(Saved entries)
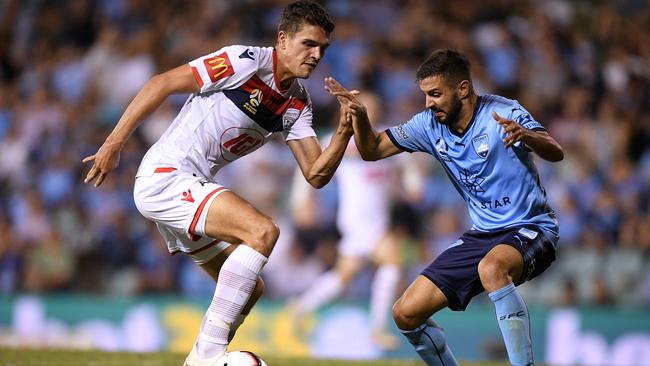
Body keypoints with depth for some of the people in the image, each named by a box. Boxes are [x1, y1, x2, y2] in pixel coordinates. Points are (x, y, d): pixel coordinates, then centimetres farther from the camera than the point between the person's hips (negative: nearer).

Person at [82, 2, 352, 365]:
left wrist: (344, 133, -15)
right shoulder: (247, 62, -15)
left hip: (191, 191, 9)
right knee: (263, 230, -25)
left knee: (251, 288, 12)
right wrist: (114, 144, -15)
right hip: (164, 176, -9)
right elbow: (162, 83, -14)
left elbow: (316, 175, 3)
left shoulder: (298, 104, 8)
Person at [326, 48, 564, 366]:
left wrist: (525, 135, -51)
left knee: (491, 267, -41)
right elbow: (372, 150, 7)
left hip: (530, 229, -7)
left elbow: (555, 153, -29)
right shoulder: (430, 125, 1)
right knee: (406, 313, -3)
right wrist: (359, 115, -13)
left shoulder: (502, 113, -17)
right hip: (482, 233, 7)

* * *

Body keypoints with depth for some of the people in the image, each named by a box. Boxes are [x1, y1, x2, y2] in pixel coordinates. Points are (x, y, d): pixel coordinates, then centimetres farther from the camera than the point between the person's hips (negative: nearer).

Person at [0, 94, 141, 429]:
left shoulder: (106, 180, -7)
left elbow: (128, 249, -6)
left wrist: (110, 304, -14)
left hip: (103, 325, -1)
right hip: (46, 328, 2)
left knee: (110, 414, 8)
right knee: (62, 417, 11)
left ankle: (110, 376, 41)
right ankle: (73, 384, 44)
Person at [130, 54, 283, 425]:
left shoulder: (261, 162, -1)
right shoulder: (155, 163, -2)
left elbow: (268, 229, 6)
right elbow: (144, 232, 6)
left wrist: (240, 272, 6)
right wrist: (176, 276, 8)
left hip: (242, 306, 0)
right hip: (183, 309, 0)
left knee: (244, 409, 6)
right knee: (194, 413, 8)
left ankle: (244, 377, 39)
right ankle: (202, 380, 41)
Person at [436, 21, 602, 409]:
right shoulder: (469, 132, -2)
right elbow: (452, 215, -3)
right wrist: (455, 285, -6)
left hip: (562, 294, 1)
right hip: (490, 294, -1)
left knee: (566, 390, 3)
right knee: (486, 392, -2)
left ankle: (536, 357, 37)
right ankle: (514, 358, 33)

# Problem to work on:
Rename "Person" to "Figure" in the lines starting with the line containing "right hip: (164, 176, -9)" and going on through the line containing "left hip: (530, 229, -7)", and give only those lines back with nothing else changed.

# Output below:
right hip: (164, 176, -9)
right elbow: (162, 83, -14)
left elbow: (316, 175, 3)
left shoulder: (298, 104, 8)
Figure at [326, 48, 564, 366]:
left wrist: (525, 135, -51)
left knee: (491, 267, -41)
right elbow: (372, 150, 7)
left hip: (530, 229, -7)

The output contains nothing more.